Como ejemplo de su relevancia, la importancia atribuida a la resiliencia la ha erigido como un principio rector de la política de seguridad nacional para la gestión de crisis, tal y como refleja la Estrategia de Seguridad Nacional de 2017. Sin embargo, pretende ser una idea holística y, quizá por ello, a menudo ambigua en su formulación práctica: se orienta a la necesidad de que la ciudadanía sea consciente de los riesgos y amenazas presentes (desde la posibilidad de un atentado a procesos de radicalización violenta o extremismo violento), a que la ciudadanía sepa cómo actuar en caso de emergencia, a la participación de toda la comunidad en las políticas de seguridad, a que las administraciones públicas sean capaces de dar respuesta eficaz a un acontecimiento de tal envergadura, a la protección de las infraestructuras críticas, etc. En definitiva, son tantos los frentes que pretende abarcar que resulta complejo articular respuestas concretas desde y para los poderes públicos y la sociedad civil en sentido amplio.
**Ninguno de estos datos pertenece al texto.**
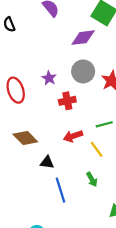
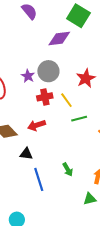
gray circle: (83, 71) -> (48, 71), moved
red arrow: (73, 136) -> (37, 125), moved
yellow line: (97, 149) -> (66, 100), moved

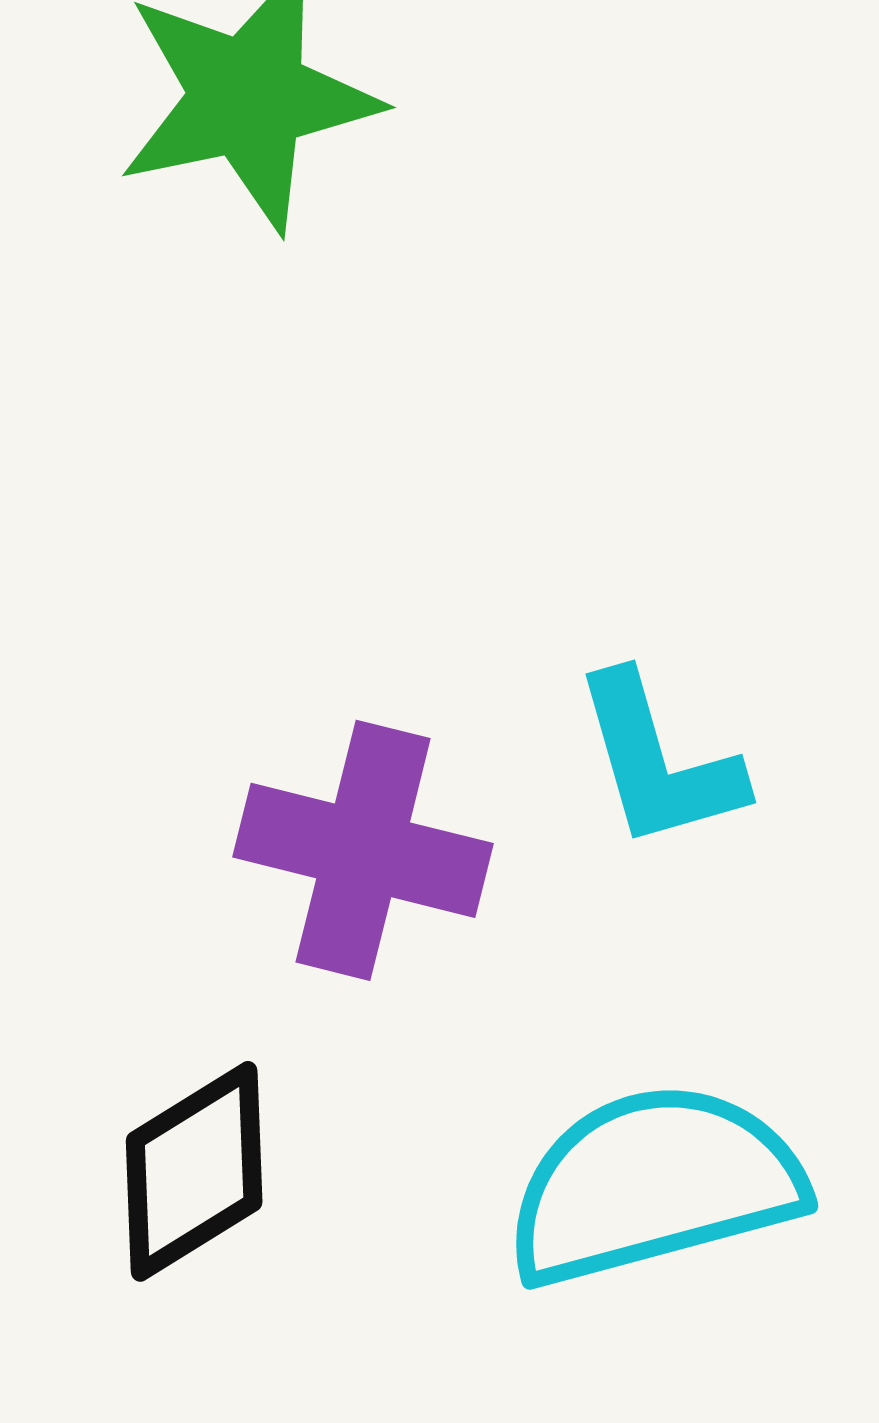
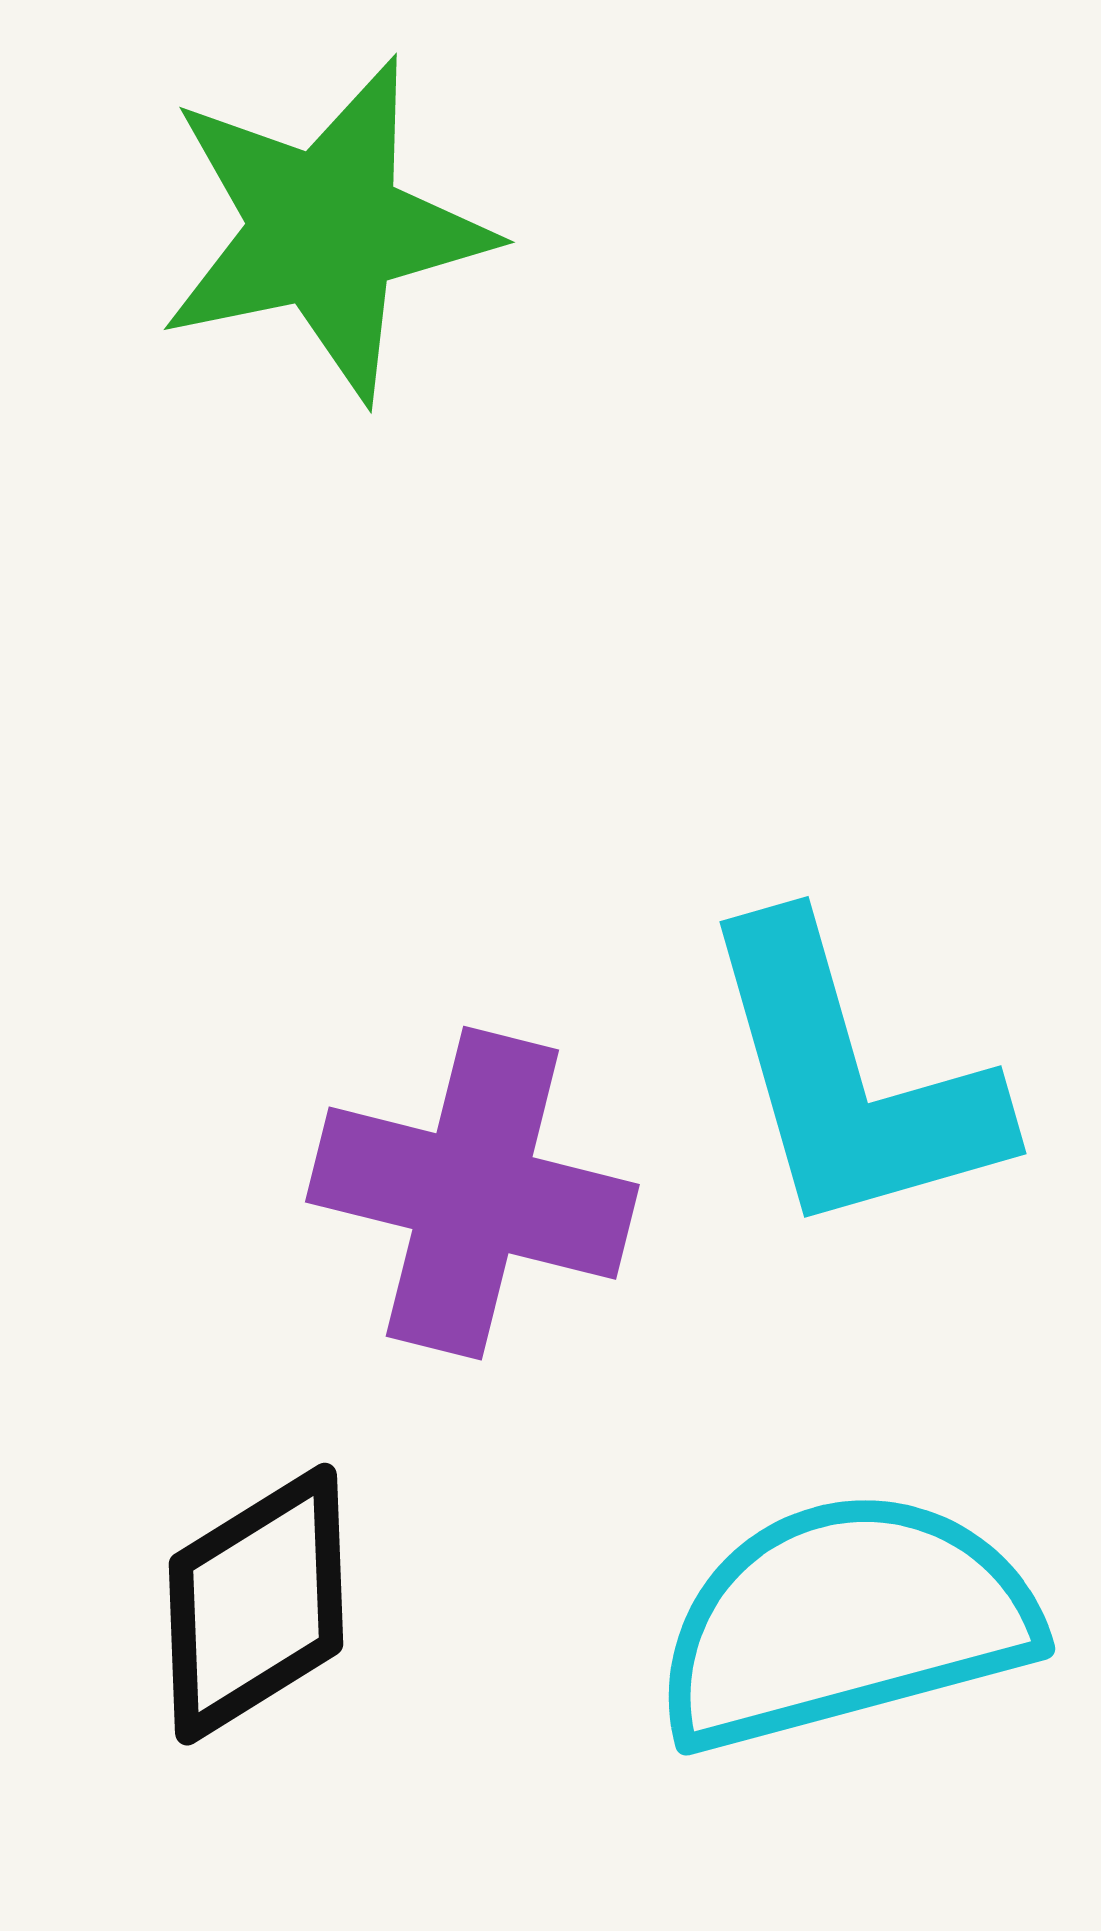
cyan L-shape: (658, 761) -> (850, 1079), size x1.4

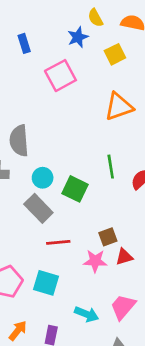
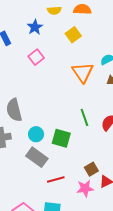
yellow semicircle: (95, 18) -> (54, 10), turned -56
blue star: (78, 37) -> (35, 27), moved
pink square: (60, 76) -> (36, 57), size x0.7
orange triangle: (119, 107) -> (83, 72), turned -35

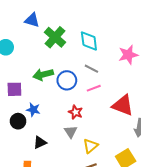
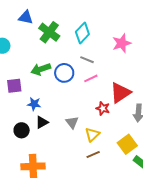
cyan diamond: (89, 41) -> (82, 33), turned 55
red triangle: (123, 105) -> (120, 93), turned -50
red star: (76, 112) -> (103, 108), moved
black circle: (18, 121) -> (22, 130), moved
black triangle: (40, 142) -> (42, 122), moved

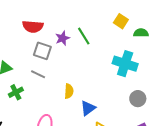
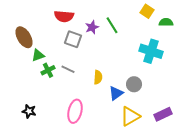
gray line: (38, 74) -> (68, 69), moved
green cross: (16, 92) -> (48, 70), moved
gray circle: (138, 99) -> (134, 84), moved

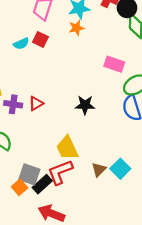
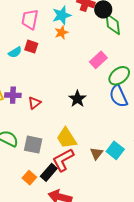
pink rectangle: (114, 64) -> (98, 60), turned -54
purple cross: (13, 104) -> (13, 95), moved
black star: (85, 105) -> (77, 99), turned -30
gray square: (29, 174) -> (33, 145), moved

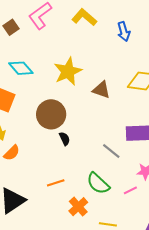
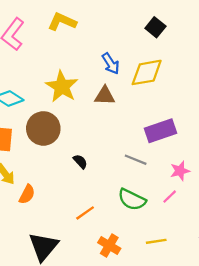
blue arrow: (124, 31) -> (111, 64), moved
brown circle: (51, 114) -> (43, 128), moved
orange cross: (78, 207) -> (109, 245), moved

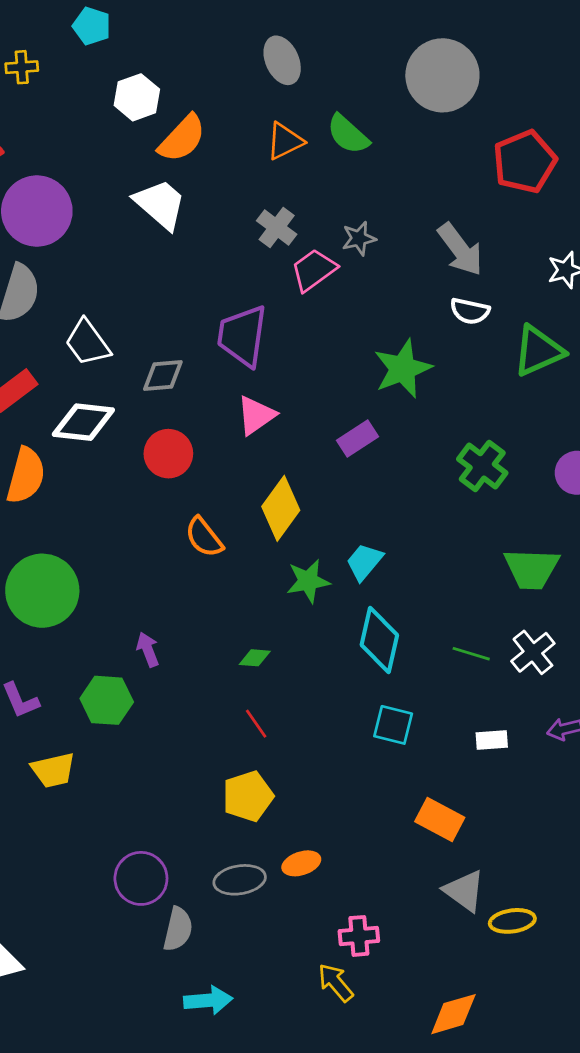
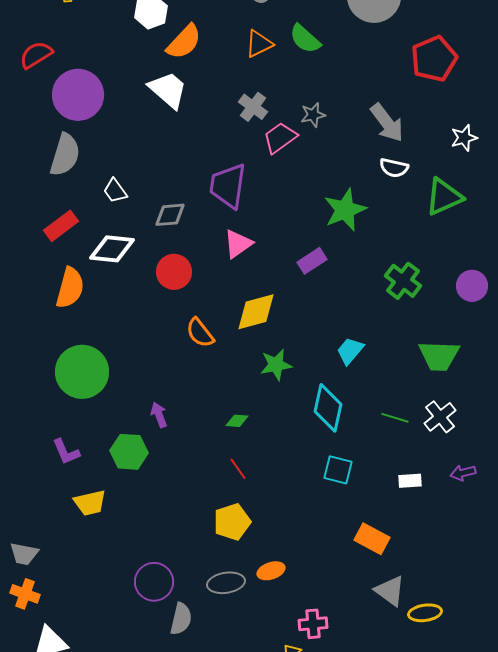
white trapezoid: (88, 343) -> (115, 191), size x0.7
yellow diamond: (281, 508) -> (256, 312), turned 39
cyan trapezoid: (364, 562) -> (350, 351), moved

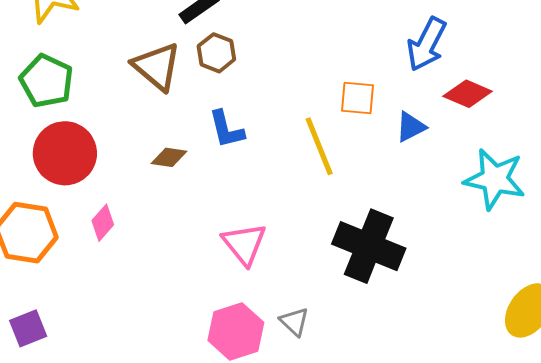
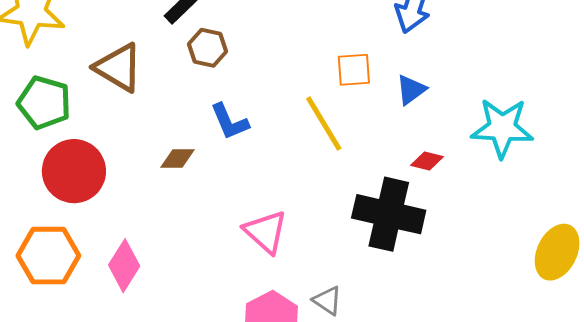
brown triangle: (157, 67) -> (118, 68), moved
red diamond: (468, 94) -> (427, 161), moved, size x0.7
pink diamond: (103, 223) -> (124, 266), moved, size x1.4

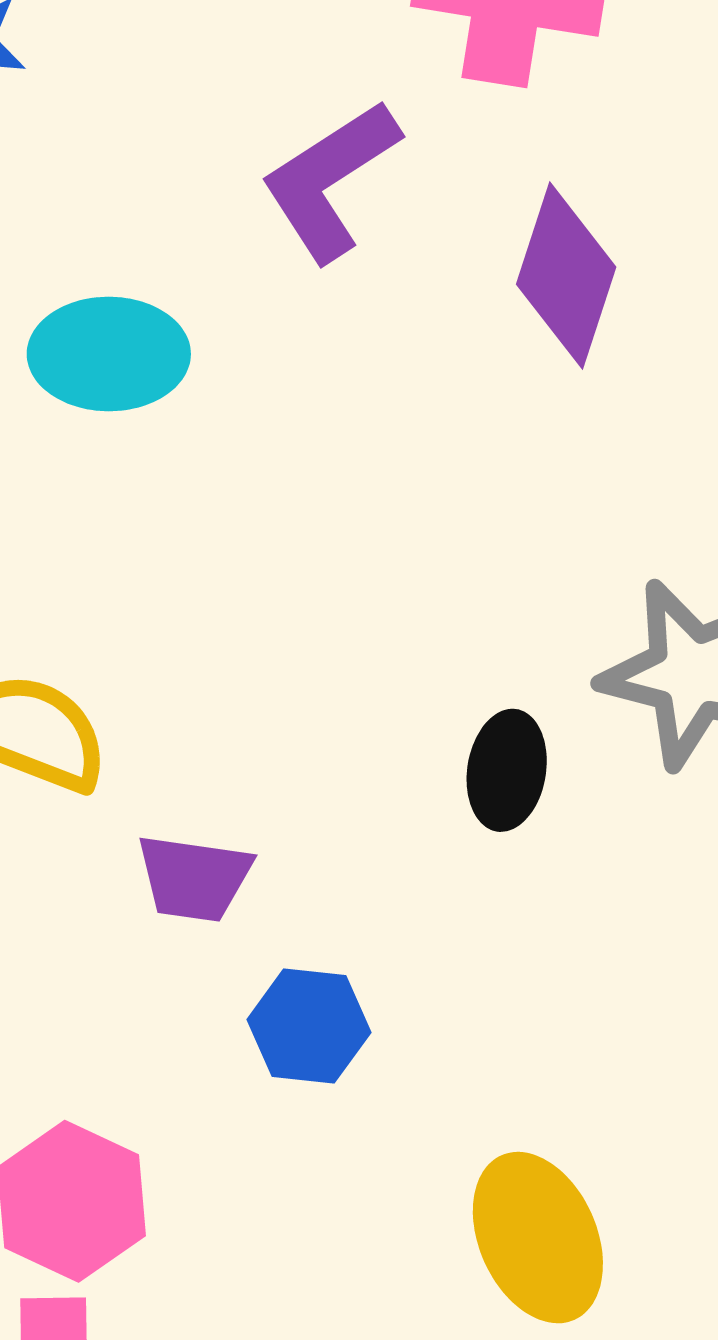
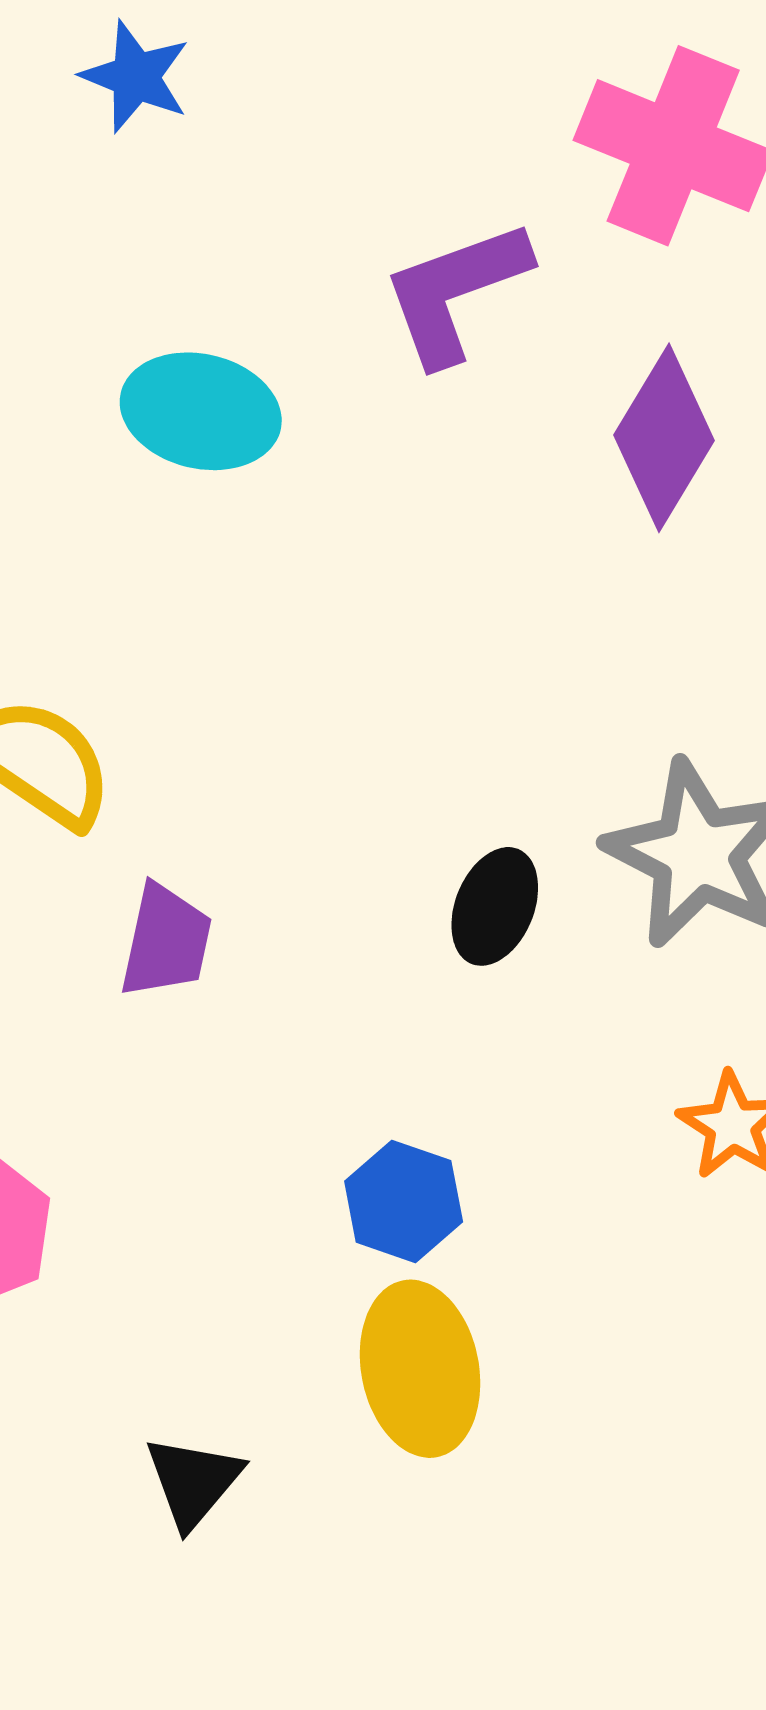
purple trapezoid: (194, 878) -> (166, 941), turned -99
blue hexagon: (309, 1026) -> (404, 1201), moved

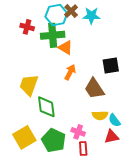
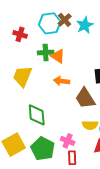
cyan star: (91, 16) -> (85, 25), turned -30
green cross: (53, 35) -> (46, 53), moved, size x0.7
orange arrow: (70, 72) -> (62, 81), turned -112
yellow trapezoid: (29, 85) -> (22, 76), moved

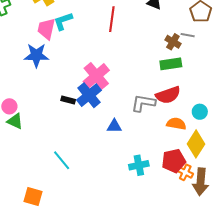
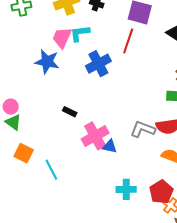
pink cross: (96, 76) -> (95, 136), moved
blue cross: (89, 95) -> (98, 64), moved
red pentagon: (174, 161) -> (161, 192), turned -30
orange square: (33, 197) -> (24, 153), moved

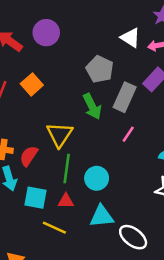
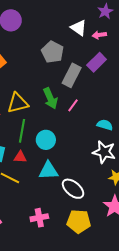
green arrow: (92, 106) -> (50, 98), moved
yellow triangle: (60, 134) -> (18, 103), turned 40

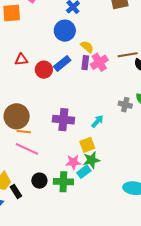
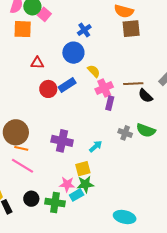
red triangle: (21, 59) -> (37, 63), moved
purple rectangle: (85, 63) -> (110, 103), moved

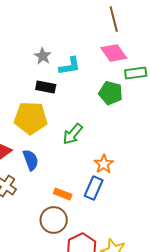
Una lectura atenta permite apreciar que todos estos ámbitos donde se incide en la trascendencia de la resiliencia concurren en un espacio de (con)vivencia fundamental: las ciudades. La seguridad en y de las mismas es objeto recurrente de investigación, análisis y debate especialmente desde 2015, cuando numerosas capitales y ciudades europeas se han visto golpeadas por el terrorismo. Los ataques de hace un año revivieron esta cuestión en España, reflejando la absoluta dificultad de aportar una respuesta plenamente satisfactoria a estos problemas. La propia configuración del entorno urbano, material, espacial y socialmente, lo convierte en lugar propicio para convertirse en objetivo terrorista.
Tal y como el profesor Diego Muro ha explicado, el terrorismo puede ser eficaz en el terreno táctico y a corto plazo, pero difícilmente podrá lograr una victoria estratégica. Esta conclusión invita a pensar que el impacto final del terrorismo estará más influenciado por la respuesta que reciba que por el daño directo que genere; esto es, por la capacidad de ser resilientes frente a estos episodios violentos más o menos continuados.
Estas ideas, aquí solo esbozadas, apuntalan el significado de las ciudades en esa doble dirección: como objetivo terrorista y como elemento, real y simbólico, de la lucha contra el terrorismo; en su capacidad de evitar fisuras que dañen la convivencia. Esto abre ineludiblemente la discusión en torno a cuestiones difíciles, como la protección de los espacios públicos y su proyección simultánea como lugares abiertos e inclusivos, el nivel de restricción de ciertos derechos para asegurar la libertad y el bienestar, la construcción del discurso público sobre asuntos que pueden crear alarma social, etc. No parece que haya una solución definitiva, y mucho menos dicotómica, en torno a estos temas. Por ende, la salud del compromiso y el debate políticos parecen fundamentales para ir gestionando la cotidianeidad de una amenaza que va a seguir persistiendo sobre ese entorno urbano que es y será central en la gobernanza del siglo XXI.
La resiliencia que contribuya a la seguridad de las ciudades empieza por la respuesta política que se otorgue al terrorismo; por evitar, una vez más, tropezar con la piedra de la fractura social. Es el primer paso para mejorar la labor de las Fuerzas y Cuerpos de Seguridad del Estado, generar procesos de co-creación de políticas multiactor y multinivel, coordinar mecanismos de prevención de la radicalización violenta En definitiva, para progresar en todos esos factores que se han advertido como vitales para tratar de evitar un nuevo 17-A.